## DATASET ENTRIES
▼▼▼
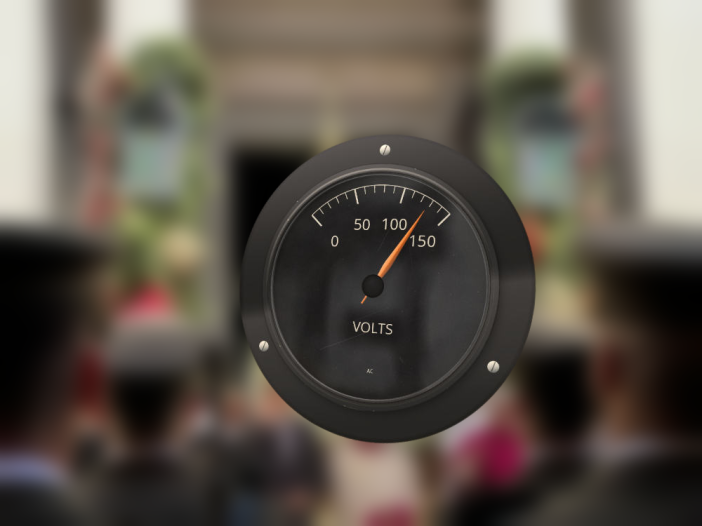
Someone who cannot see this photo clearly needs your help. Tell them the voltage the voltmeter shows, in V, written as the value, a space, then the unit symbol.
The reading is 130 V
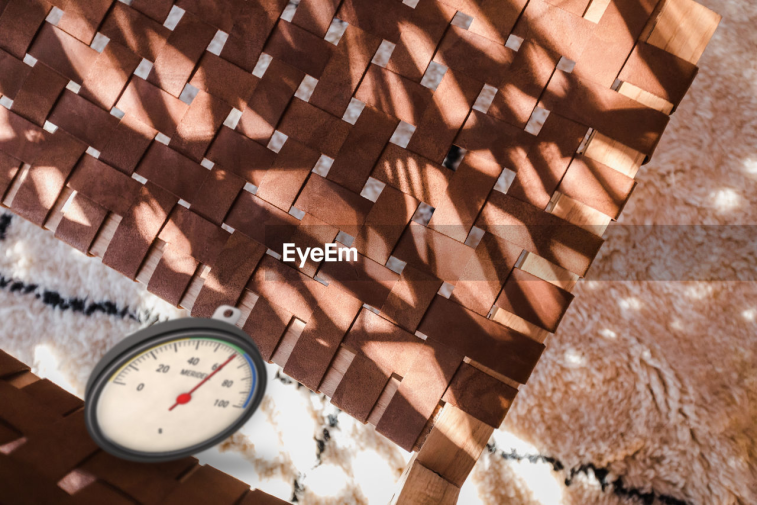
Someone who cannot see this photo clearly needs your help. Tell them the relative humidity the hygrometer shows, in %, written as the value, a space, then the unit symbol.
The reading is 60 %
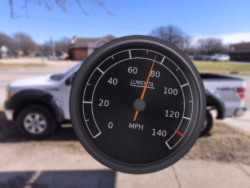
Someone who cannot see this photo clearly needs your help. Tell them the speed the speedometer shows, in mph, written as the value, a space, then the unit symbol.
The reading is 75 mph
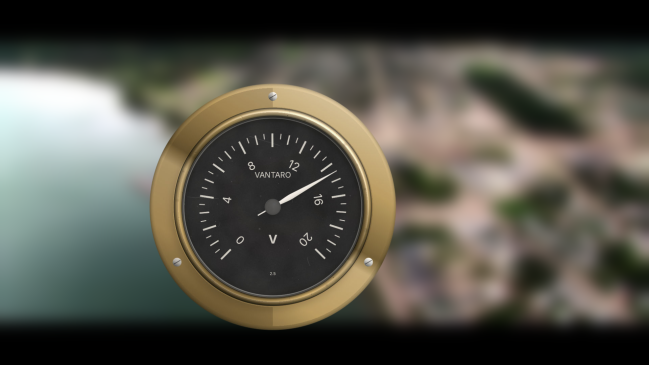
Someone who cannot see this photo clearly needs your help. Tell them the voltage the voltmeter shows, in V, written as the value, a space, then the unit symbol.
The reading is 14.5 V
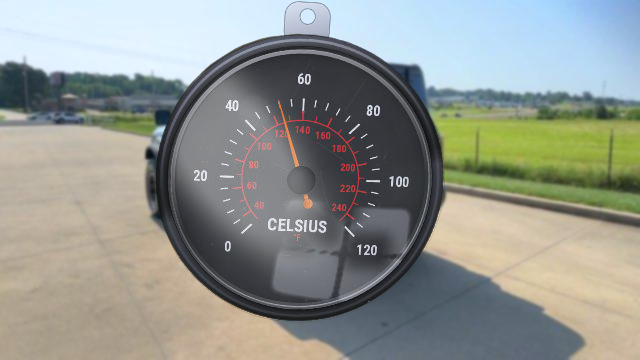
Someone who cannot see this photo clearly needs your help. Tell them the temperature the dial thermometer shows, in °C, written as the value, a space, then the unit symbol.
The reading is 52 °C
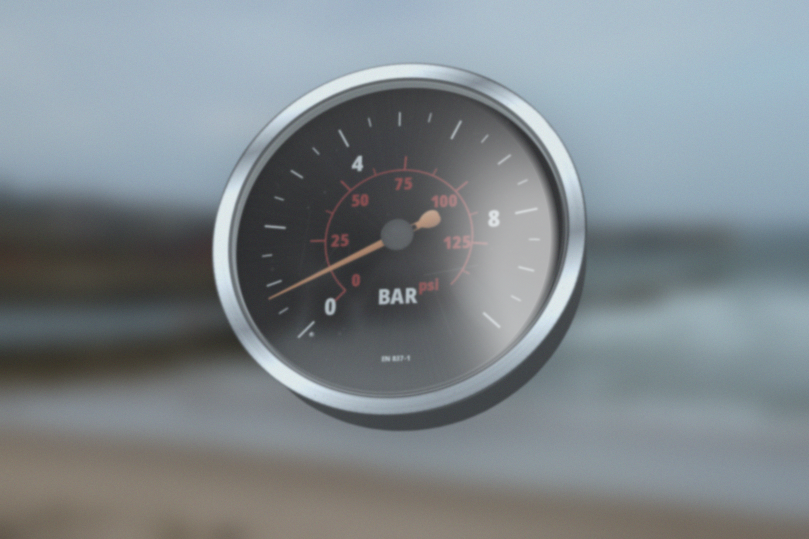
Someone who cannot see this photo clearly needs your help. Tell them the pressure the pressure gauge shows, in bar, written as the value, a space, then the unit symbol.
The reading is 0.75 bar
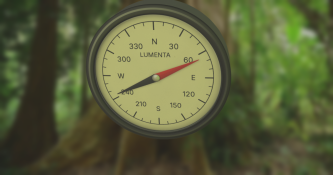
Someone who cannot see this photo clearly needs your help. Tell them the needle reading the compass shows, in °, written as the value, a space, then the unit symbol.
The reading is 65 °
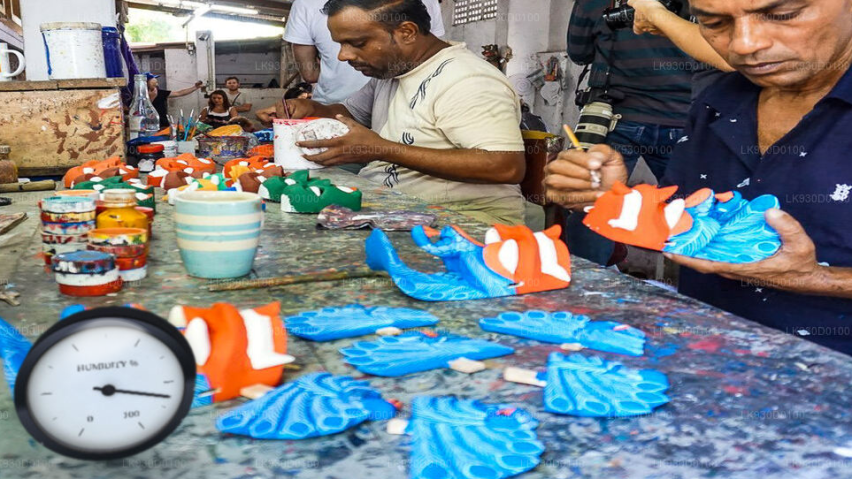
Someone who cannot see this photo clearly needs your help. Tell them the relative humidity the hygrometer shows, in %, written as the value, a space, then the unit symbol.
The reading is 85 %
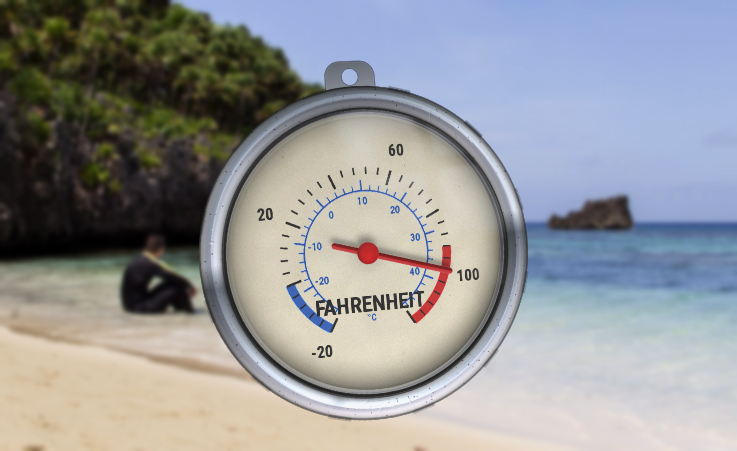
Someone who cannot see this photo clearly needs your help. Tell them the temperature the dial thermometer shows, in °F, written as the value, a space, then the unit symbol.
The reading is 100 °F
▲▲▲
▼▼▼
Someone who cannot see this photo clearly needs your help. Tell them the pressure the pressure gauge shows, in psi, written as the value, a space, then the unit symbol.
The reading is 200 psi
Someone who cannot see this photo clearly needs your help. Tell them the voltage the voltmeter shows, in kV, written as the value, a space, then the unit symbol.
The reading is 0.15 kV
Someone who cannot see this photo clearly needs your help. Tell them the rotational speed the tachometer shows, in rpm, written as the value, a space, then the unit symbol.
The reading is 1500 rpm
▲▲▲
▼▼▼
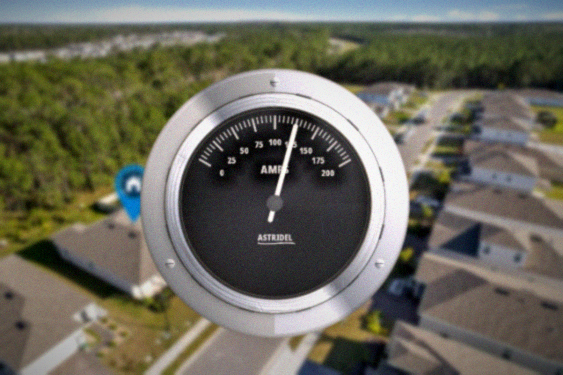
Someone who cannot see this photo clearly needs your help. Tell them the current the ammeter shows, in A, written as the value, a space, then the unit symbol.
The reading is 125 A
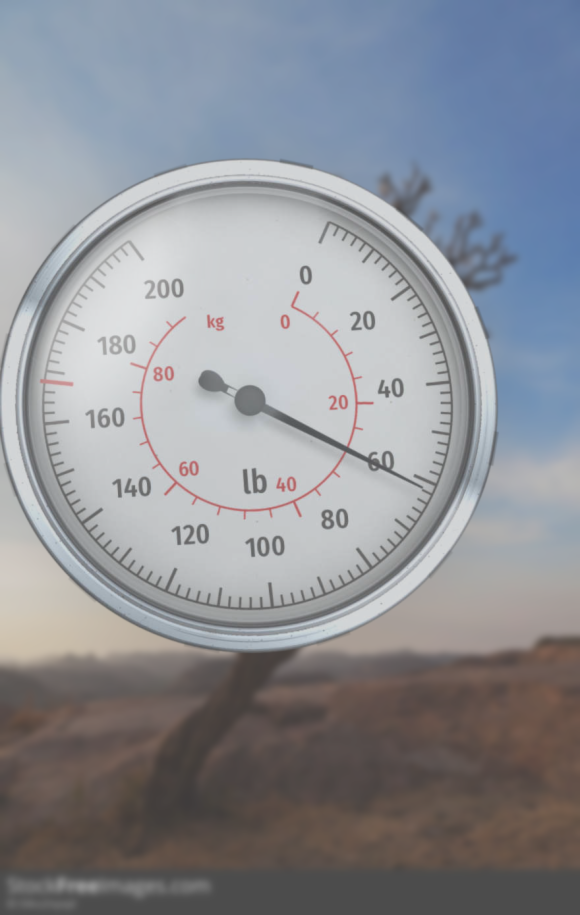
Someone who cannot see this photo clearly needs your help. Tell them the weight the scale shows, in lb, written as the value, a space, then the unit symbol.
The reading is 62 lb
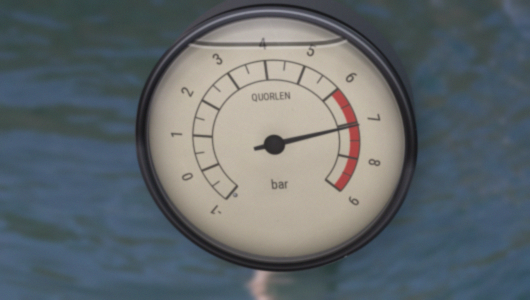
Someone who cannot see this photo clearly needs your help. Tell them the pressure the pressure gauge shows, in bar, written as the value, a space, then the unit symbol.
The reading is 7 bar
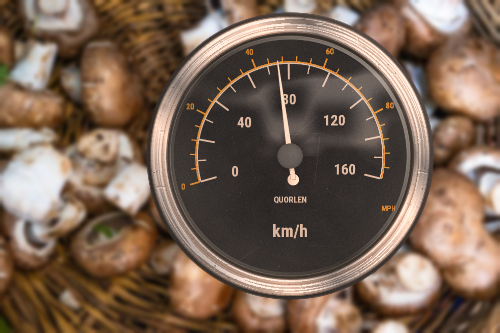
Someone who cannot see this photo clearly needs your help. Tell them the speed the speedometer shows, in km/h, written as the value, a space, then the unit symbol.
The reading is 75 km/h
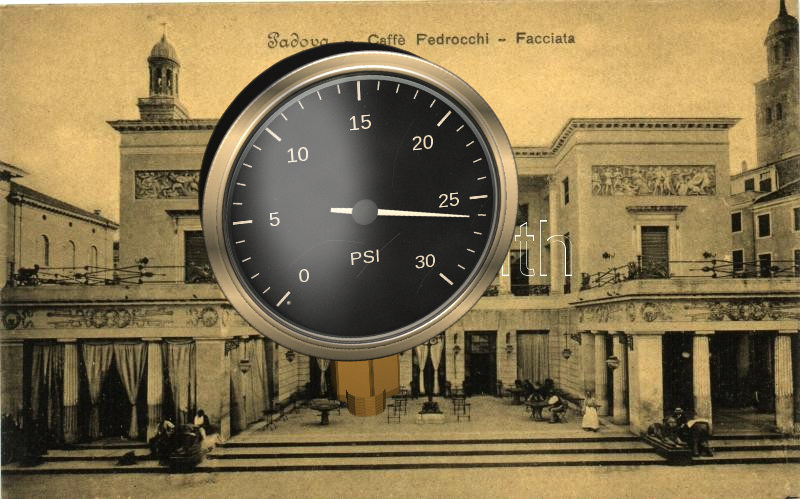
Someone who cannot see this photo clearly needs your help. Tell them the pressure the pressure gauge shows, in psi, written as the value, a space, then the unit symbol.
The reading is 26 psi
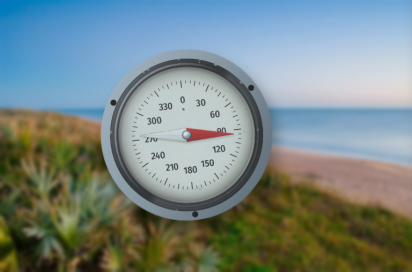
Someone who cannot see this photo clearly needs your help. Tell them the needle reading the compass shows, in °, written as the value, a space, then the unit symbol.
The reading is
▲▲▲
## DIRECTIONS FOR THIS TASK
Could you duplicate everything from the line containing "them the rotational" down to the line containing "The reading is 1500 rpm", including both of those lines, word for word?

## RESPONSE TO THE EXERCISE
Someone who cannot see this photo clearly needs your help. Tell them the rotational speed the tachometer shows, in rpm, written as the value, a space, then the unit symbol.
The reading is 1500 rpm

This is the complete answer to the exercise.